Structured page parsing data:
────────────────────

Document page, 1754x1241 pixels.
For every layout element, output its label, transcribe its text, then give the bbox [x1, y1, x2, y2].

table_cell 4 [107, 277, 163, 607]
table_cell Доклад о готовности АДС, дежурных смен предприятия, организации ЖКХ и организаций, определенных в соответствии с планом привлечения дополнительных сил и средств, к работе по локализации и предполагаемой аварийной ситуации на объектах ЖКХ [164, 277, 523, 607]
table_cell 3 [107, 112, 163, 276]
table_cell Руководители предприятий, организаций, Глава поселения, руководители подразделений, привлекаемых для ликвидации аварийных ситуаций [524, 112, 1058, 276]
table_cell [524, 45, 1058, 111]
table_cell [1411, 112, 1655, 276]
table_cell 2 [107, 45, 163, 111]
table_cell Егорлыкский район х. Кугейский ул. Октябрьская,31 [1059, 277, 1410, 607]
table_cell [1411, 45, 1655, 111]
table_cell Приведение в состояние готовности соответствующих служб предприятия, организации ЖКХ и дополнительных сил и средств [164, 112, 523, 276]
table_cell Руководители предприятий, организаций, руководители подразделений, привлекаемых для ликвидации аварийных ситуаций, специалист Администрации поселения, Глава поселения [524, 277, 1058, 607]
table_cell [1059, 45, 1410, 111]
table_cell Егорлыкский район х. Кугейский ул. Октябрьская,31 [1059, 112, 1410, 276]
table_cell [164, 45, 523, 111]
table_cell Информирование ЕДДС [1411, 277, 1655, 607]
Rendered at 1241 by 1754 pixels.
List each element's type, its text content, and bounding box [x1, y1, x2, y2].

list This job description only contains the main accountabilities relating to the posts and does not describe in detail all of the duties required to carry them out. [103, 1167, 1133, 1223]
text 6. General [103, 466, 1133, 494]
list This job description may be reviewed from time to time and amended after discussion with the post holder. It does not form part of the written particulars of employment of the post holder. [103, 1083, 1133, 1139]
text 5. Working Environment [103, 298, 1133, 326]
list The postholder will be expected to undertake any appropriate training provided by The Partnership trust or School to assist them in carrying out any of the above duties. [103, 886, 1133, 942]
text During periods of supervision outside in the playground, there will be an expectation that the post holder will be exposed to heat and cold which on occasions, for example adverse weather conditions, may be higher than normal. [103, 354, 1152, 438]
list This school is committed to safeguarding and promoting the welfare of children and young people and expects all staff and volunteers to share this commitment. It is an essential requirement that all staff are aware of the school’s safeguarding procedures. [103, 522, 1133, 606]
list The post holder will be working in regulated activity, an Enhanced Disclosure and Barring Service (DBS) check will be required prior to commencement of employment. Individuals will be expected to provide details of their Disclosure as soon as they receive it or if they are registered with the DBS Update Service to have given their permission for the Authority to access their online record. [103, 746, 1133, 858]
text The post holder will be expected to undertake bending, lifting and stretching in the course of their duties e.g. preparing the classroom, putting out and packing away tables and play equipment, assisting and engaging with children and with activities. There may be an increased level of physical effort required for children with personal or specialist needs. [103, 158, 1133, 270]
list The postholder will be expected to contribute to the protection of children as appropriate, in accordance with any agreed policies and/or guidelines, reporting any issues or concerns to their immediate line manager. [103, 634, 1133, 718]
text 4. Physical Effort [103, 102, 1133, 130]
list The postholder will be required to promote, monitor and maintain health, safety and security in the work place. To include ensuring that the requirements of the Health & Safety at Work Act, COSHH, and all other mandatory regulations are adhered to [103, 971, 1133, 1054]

────────────────────

Problem to work on -
Restate the data above in full, keeping every word as it is.

Your response -
Document page, 1754x1241 pixels.
For every layout element, output its label, transcribe its text, then give the bbox [x1, y1, x2, y2].

table_cell 4 [107, 277, 163, 607]
table_cell Доклад о готовности АДС, дежурных смен предприятия, организации ЖКХ и организаций, определенных в соответствии с планом привлечения дополнительных сил и средств, к работе по локализации и предполагаемой аварийной ситуации на объектах ЖКХ [164, 277, 523, 607]
table_cell 3 [107, 112, 163, 276]
table_cell Руководители предприятий, организаций, Глава поселения, руководители подразделений, привлекаемых для ликвидации аварийных ситуаций [524, 112, 1058, 276]
table_cell [524, 45, 1058, 111]
table_cell [1411, 112, 1655, 276]
table_cell 2 [107, 45, 163, 111]
table_cell Егорлыкский район х. Кугейский ул. Октябрьская,31 [1059, 277, 1410, 607]
table_cell [1411, 45, 1655, 111]
table_cell Приведение в состояние готовности соответствующих служб предприятия, организации ЖКХ и дополнительных сил и средств [164, 112, 523, 276]
table_cell Руководители предприятий, организаций, руководители подразделений, привлекаемых для ликвидации аварийных ситуаций, специалист Администрации поселения, Глава поселения [524, 277, 1058, 607]
table_cell [1059, 45, 1410, 111]
table_cell Егорлыкский район х. Кугейский ул. Октябрьская,31 [1059, 112, 1410, 276]
table_cell [164, 45, 523, 111]
table_cell Информирование ЕДДС [1411, 277, 1655, 607]
Rendered at 1241 by 1754 pixels.
List each element's type, its text content, and bounding box [x1, y1, x2, y2].

list This job description only contains the main accountabilities relating to the posts and does not describe in detail all of the duties required to carry them out. [103, 1167, 1133, 1223]
text 6. General [103, 466, 1133, 494]
list This job description may be reviewed from time to time and amended after discussion with the post holder. It does not form part of the written particulars of employment of the post holder. [103, 1083, 1133, 1139]
text 5. Working Environment [103, 298, 1133, 326]
list The postholder will be expected to undertake any appropriate training provided by The Partnership trust or School to assist them in carrying out any of the above duties. [103, 886, 1133, 942]
text During periods of supervision outside in the playground, there will be an expectation that the post holder will be exposed to heat and cold which on occasions, for example adverse weather conditions, may be higher than normal. [103, 354, 1152, 438]
list This school is committed to safeguarding and promoting the welfare of children and young people and expects all staff and volunteers to share this commitment. It is an essential requirement that all staff are aware of the school’s safeguarding procedures. [103, 522, 1133, 606]
list The post holder will be working in regulated activity, an Enhanced Disclosure and Barring Service (DBS) check will be required prior to commencement of employment. Individuals will be expected to provide details of their Disclosure as soon as they receive it or if they are registered with the DBS Update Service to have given their permission for the Authority to access their online record. [103, 746, 1133, 858]
text The post holder will be expected to undertake bending, lifting and stretching in the course of their duties e.g. preparing the classroom, putting out and packing away tables and play equipment, assisting and engaging with children and with activities. There may be an increased level of physical effort required for children with personal or specialist needs. [103, 158, 1133, 270]
list The postholder will be expected to contribute to the protection of children as appropriate, in accordance with any agreed policies and/or guidelines, reporting any issues or concerns to their immediate line manager. [103, 634, 1133, 718]
text 4. Physical Effort [103, 102, 1133, 130]
list The postholder will be required to promote, monitor and maintain health, safety and security in the work place. To include ensuring that the requirements of the Health & Safety at Work Act, COSHH, and all other mandatory regulations are adhered to [103, 971, 1133, 1054]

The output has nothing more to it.